Below is a summary of certain key features of Caesars Entertainment's corporate governance.

Independence of Directors

  • Nine of the Company's eleven directors are independent under the Nasdaq listing standards.
  • We continue to separate the roles of Chairman and Chief Executive Officer.

Audit Committee

  • All members of the Audit committee meet the independence standards for audit committee membership under the Nasdaq listing standards and applicable SEC rules.
  • The Board of Directors has designated certain members of the Audit Committee as "audit committee financial experts," as defined in the SEC rules.
  • The Audit Committee operates under a written charter that governs its duties and responsibilities, including its sole authority to appoint, review, evaluate and replace the Company's independent auditors.

Compensation and Management Development Committee

  • All members of the Compensation and Management Development Committee meet the independence standards for compensation committee membership under the Nasdaq listing standards.
  • The Compensation and Management Development Committee operates under a written charter that governs its duties and responsibilities, including the responsibility for executive compensation.

Governance Committee

  • All members of the Nominating and Corporate Governance Committee meet the independence standards under the Nasdaq listing standards.
  • The Nominating and Corporate Governance Committee operates under a written charter that governs its duties and responsibilities, including the responsibility for board nomination and governance-related matters.

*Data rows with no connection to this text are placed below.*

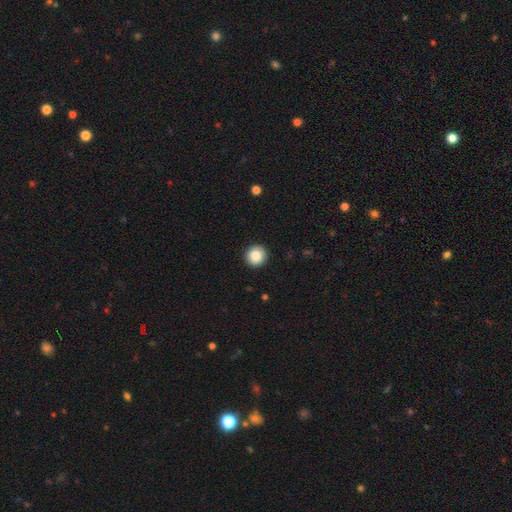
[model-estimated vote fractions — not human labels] The model was most divided on "smooth or featured": smooth: 88%, star or artifact: 8%, featured or disk: 4%. More confident: how rounded — round (92%); merging — none (92%).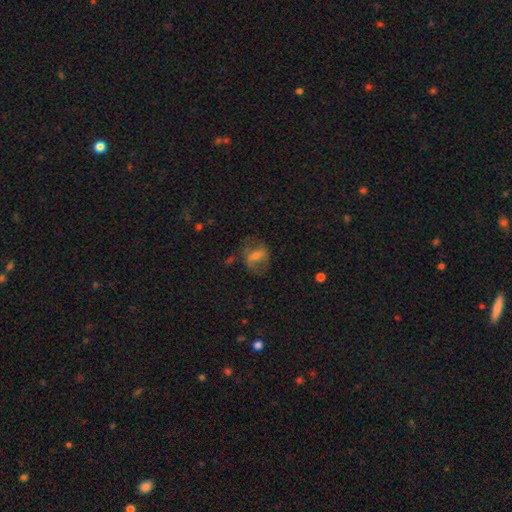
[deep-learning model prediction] smooth 45% (tied), featured or disk 45% (tied), star or artifact 10%. Down the decision tree: merging — none (55%).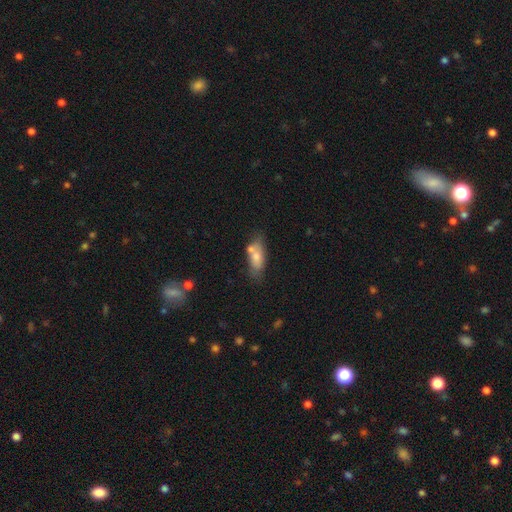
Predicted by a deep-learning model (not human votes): This appears to be a smooth galaxy with no disk features (70%) that is in between round and cigar-shaped (75%). Merging: none (51%).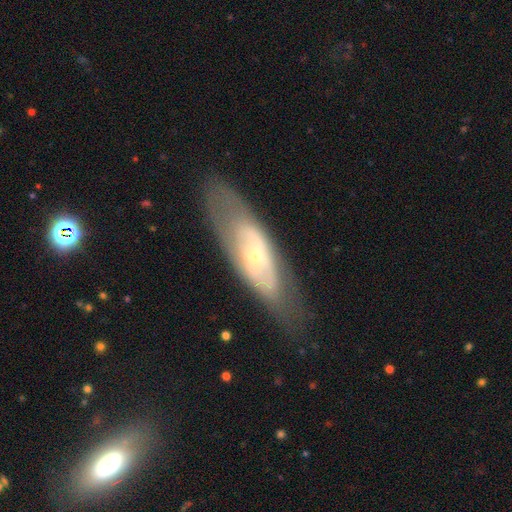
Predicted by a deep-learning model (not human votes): This appears to be a featured or disk galaxy (62%). Merging: none (70%).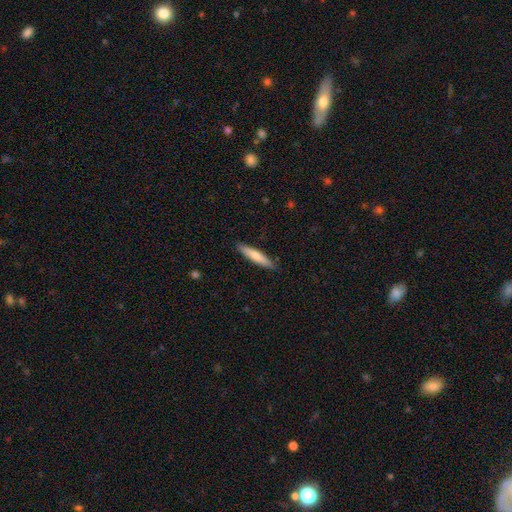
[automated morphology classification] Smooth or featured: smooth — 70% (featured or disk — 25%)
How rounded: cigar-shaped — 89% (in between — 10%)
Merging: none — 89% (minor disturbance — 9%)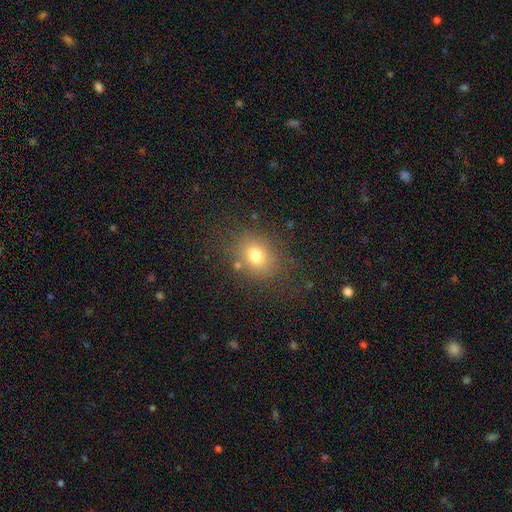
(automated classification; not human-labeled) Q: Smooth or featured?
A: smooth (75%); runner-up: star or artifact (14%)
Q: How rounded?
A: in between (52%); runner-up: round (47%)
Q: Merging?
A: none (78%); runner-up: minor disturbance (13%)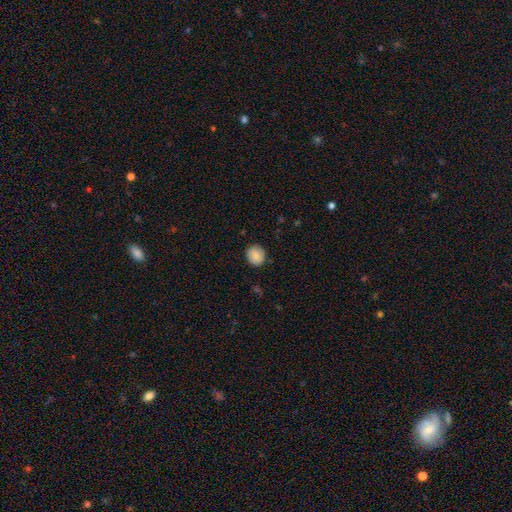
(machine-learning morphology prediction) This appears to be a smooth galaxy with no disk features (86%) that is round (80%). Merging: none (86%).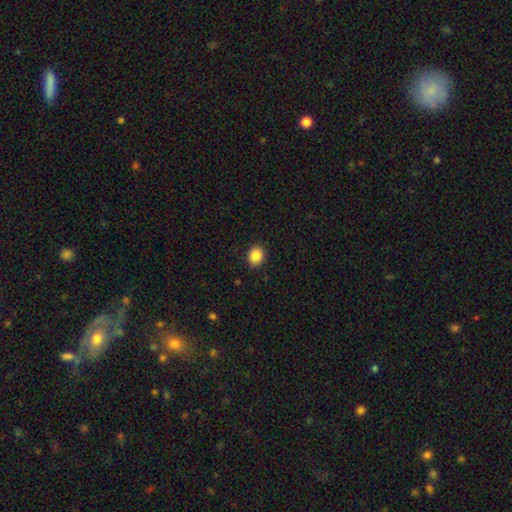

Corporate Governance Guidelines

  • The Company has adopted Corporate Governance Guidelines, including requirements regarding board composition and selection, director responsibilities, board committees, succession planning and annual performance evaluations.

Code of Business Conduct and Ethics

  • The Company has adopted a Code of Business Conduct and Ethics that applies to all of our directors, officers and employees.
  • The Code covers topics such as compliance with law, conflicts of interest, accuracy of financial reporting and public statements and preservation of corporate assets and opportunities.

Related Party Transaction Policy

  • The Board has a written related party transaction policy and procedures which give our Audit Committee the power to approve or disapprove potential related party transactions of our directors and executive officers, their immediate family members, and entities that hold a 5% or greater beneficial ownership interest in the Company.

Clawback Policy

  • Our key annual and long-term incentive plans include clawback provisions.